In mijn leven heb ik al heel wat honden onder mijn hoede gehad. Bij mijn ouders thuis was geen hond, want ik heb vier broers en een zuster, en mijn moeder vond het iets te veel van het goede om daar ook nog een hond bij te hebben. Mijn eerste hond had ik als student. Nou ja, hij was niet van mij, maar meer van het huis aan de Witte Singel waar ik met andere studenten woonden. Dat klinkt gezellig, maar het huis stond bekend als ‘In de hel van Leyden’ en de hond luisterde naar de naam ‘Satan’. Het was een vervaarlijk dier uit het asiel en hij wist ongewenst bezoek – want de deur stond altijd open – feilloos op afstand te houden.
De eerste hond die echt van mijzelf was, kreeg ik toen ik – inmiddels afgestudeerd en getrouwd – ging wonen in Luxemburg. Het dier was in feite niet van mij maar van ons, want we kregen het dier van een goede vriendin van mijn vrouw. Deze hond was weliswaar ongezeglijk, maar had een perfecte neus en hij kon zowel wild als slagerijen op honderden meters afstand ruiken. Dat gaf veel gemak, want als het beest weer eens ontsnapte, hoefde je maar naar de dichtstbijzijnde slagerij te gaan om hem op te halen. Een keer lukte het hem de benen te nemen midden in het Bergisch Wald rond de Theodor-Heuss-Akademie in Gummersbach, het conferentieoord waaraan ik ook wel had willen ontsnappen. Bij die gelegenheid moest ik hem gaan ophalen bij het abattoir op vier kilometer afstand. Deze hond is ook een keer veertien dagen zoek geweest, en in mijn wanhoop liet ik hem zelfs omroepen als vermist op Radio Luxemburg. Na twee weken bleek dat hij was ingetrokken in het restaurant iets verderop in de straat, waar hij, zeer naar zijn zin en tonnenrond, onder de keukentafel huisde.
Daarna kreeg ik een afdankertje van mijn schoonouders, die zo slecht ter been waren geworden dat ze hun hond niet meer konden uitlaten.
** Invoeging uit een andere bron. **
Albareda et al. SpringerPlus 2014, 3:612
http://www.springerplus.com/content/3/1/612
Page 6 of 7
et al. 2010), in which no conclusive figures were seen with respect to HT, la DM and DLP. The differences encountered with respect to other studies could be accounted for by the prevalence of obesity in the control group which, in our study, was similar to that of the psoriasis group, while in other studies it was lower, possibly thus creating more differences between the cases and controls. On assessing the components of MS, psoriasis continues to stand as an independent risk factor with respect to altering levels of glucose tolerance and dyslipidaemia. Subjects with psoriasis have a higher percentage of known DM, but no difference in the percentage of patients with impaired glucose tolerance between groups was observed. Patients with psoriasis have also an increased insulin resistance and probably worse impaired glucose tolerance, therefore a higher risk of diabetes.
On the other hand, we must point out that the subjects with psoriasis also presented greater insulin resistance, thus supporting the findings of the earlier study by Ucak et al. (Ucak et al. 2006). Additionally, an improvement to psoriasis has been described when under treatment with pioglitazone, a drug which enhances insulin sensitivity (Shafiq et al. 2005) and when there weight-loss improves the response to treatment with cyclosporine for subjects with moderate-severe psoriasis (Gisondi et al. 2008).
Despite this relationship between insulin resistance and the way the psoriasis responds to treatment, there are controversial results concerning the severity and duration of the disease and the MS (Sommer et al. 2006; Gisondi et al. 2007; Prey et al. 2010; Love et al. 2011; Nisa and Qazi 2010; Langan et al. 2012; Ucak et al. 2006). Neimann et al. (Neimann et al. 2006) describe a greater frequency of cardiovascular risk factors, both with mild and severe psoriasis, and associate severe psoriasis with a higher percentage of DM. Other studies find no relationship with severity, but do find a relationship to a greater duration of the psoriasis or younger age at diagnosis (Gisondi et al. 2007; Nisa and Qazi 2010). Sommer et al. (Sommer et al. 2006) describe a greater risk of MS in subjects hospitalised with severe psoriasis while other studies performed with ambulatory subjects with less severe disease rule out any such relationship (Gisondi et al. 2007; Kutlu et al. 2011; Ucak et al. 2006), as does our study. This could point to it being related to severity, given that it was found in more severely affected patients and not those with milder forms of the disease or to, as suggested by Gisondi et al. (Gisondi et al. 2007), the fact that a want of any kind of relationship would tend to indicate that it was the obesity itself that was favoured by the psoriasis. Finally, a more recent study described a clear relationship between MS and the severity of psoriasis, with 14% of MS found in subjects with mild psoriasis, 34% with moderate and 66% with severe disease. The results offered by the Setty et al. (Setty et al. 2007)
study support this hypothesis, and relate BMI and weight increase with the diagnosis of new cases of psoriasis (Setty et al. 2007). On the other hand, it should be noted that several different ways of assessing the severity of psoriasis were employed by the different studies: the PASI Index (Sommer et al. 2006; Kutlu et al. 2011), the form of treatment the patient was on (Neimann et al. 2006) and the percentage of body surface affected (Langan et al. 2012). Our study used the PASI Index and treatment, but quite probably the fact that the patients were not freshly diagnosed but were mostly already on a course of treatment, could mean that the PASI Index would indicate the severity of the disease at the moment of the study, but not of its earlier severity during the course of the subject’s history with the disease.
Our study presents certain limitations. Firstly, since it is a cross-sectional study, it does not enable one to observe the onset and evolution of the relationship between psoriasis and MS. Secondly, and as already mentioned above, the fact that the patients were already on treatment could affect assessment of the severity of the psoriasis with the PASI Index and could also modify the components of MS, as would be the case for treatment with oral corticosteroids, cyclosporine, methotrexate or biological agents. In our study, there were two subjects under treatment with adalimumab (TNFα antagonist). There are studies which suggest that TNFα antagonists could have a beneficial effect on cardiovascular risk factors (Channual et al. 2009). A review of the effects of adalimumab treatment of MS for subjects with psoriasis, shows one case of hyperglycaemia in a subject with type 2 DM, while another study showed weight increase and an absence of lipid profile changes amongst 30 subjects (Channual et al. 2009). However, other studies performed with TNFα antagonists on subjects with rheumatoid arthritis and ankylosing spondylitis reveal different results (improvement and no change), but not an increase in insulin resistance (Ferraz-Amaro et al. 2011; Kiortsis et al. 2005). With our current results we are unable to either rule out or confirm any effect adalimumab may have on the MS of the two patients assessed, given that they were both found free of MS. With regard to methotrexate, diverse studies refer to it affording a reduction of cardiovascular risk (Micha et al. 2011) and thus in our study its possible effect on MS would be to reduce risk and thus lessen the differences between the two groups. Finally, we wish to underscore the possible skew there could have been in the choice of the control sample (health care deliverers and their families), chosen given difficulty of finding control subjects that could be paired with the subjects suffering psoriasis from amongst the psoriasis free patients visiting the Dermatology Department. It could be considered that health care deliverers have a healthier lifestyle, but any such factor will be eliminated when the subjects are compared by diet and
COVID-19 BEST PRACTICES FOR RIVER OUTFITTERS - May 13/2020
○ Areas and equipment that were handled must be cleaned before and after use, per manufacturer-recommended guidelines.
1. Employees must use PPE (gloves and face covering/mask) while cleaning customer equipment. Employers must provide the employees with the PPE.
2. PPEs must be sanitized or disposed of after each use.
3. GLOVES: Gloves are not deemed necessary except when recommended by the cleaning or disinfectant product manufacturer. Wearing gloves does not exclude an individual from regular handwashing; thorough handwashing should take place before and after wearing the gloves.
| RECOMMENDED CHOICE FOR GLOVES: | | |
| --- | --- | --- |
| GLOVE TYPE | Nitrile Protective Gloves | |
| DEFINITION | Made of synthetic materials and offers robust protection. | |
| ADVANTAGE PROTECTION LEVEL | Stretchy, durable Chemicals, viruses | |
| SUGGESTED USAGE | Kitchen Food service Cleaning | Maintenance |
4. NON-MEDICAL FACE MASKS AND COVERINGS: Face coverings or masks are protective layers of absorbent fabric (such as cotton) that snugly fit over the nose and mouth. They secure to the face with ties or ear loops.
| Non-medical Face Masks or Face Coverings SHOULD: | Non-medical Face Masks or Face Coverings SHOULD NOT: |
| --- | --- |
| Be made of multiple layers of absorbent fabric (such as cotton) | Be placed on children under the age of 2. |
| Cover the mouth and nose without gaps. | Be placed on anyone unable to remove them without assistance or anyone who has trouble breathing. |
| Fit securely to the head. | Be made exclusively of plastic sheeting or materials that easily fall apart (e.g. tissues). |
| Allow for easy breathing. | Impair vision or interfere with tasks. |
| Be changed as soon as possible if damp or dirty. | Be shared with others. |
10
Het ging om een Welsh terriër, een fameus kreng, waar mijn kinderen dol op waren. Ze was negen jaar oud toen ze bij ons kwam en pas op haar zestiende voer ze ten hemel. Inmiddels was ik als natuurbeschermer geïnvolveerd geraakt in de eendenjacht, en ter assistentie voor deze vorm van faunabeheer wilde ik wel een kooikerhondje. Daarmee kon mijn vrouw als historica wel instemmen, want kooikertjes staan dikwijls afgebeeld op schilderijen uit de Gouden Eeuw. Onze dierenarts, met wie we zeer bevriend waren geraakt, dacht daar evenwel anders over. Hij vond kooikers ‘zenuwenhondjes’ en adviseerde ons – als we dan toch een Nederlands ras wilden – een Friese stabij te nemen. Dat leek ons een wijze raad en zo haalden wij er een op uit Nijeholtpae, in het Nederlands beter bekend als Nijeholtpade, een dorp met 485 inwoners ten oosten van Wolvega. De hond deed haar ras eer aan, want ze was zo koppig Fries dat ze werkelijk nimmer deed wat jij wilde. De jachthondencursus leverde met deze hond dan ook een treurige reeks van zware onvoldoendes op. Uiteindelijk besloot ik een en ander dan maar in de praktijk aan haar te leren en ging ik met haar de wijde polder in. Toen ik over twee sloten heen een eend schoot, en ik licht aarzelend ‘apport’ riep, ging de hond tot mijn stomme verbazing die twee sloten door en liep regelrecht naar de geschoten eend. Daarmee was de pret op: ze rook aan de eend, haalde haar neus op en ging vervolgens achter de schapen aan. Het liep eropuit dat ik was gedwongen niet alleen de schapen te redden, maar ook zelf die eend te gaan halen. Met mijn geweer en mijn kleren op mijn hoofd in de rugzak, ploeterde ik de twee sloten door, onder het goedkeurend oog van mijn hond, die bewonderend zat te kijken hoe mooi ik kon apporteren. Die Friese stabij is dertien jaar geworden en blies toen de laatste adem uit.